REQUIREMENT A:
In the passage on education in Springfield, translate the sentence "Long gone are the days when learning was restricted to chalkboards and lectures." into Spanish.

##########

Long gone are the days when learning was restricted to chalkboards and lectures.
In Springfield, now, the world of education is changing in an effort to keep students curious and better prepare them for whatever awaits outside their four classroom walls.
Four local education professionals recently sat on stage at the White River Conference Center, during the Springfield Area Chamber of Commerce’s Oct. 4 Education Outlook. During an hourlong discussion, the panelists talked new learning programs, methods of teaching and future trends inside – and outside of – the classroom.
But the main topic was embracing innovative ideas for educational systems and preparing students for the workforce to create a stronger pipeline of Springfield talent.
A variety of ideas and processes already have been implemented within the last several years to ensure Springfield students are learning what they need to, especially at college and university levels.
A partnership between Missouri State University and Rolla-based Missouri University of Science and Technology allows students to earn electrical or civil engineering degrees in the Queen City, said Tammy Jahnke, MSU’s dean of College of Natural and Applied Sciences.
Once MSU students have completed the freshman engineering curriculum with a 2.5 GPA or higher, they can apply for admission to Missouri S&T. All the rest of their courses are still offered on MSU’s Springfield campus.

##########

REQUIREMENT B:
Reproduce every line of the listing below verbatim, omitting the picture.

##########

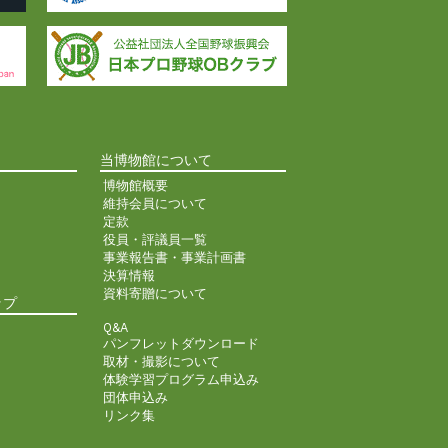
当博物館について
博物館概要
維持会員について
定款
役員・評議員一覧
事業報告書・事業計画書
決算情報
資料寄贈について
ップ
Q&A
パンフレットダウンロード
取材・撮影について
体験学習プログラム申込み
団体申込み
リンク集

##########

PROBLEM SOLUTION A:
Atrás quedaron los días en que el aprendizaje se limitaba a las pizarras y las clases magistrales.

PROBLEM SOLUTION B:
当博物館について
博物館概要
維持会員について
定款
役員・評議員一覧
事業報告書・事業計画書
決算情報
資料寄贈について
ップ
Q&A
パンフレットダウンロード
取材・撮影について
体験学習プログラム申込み
団体申込み
リンク集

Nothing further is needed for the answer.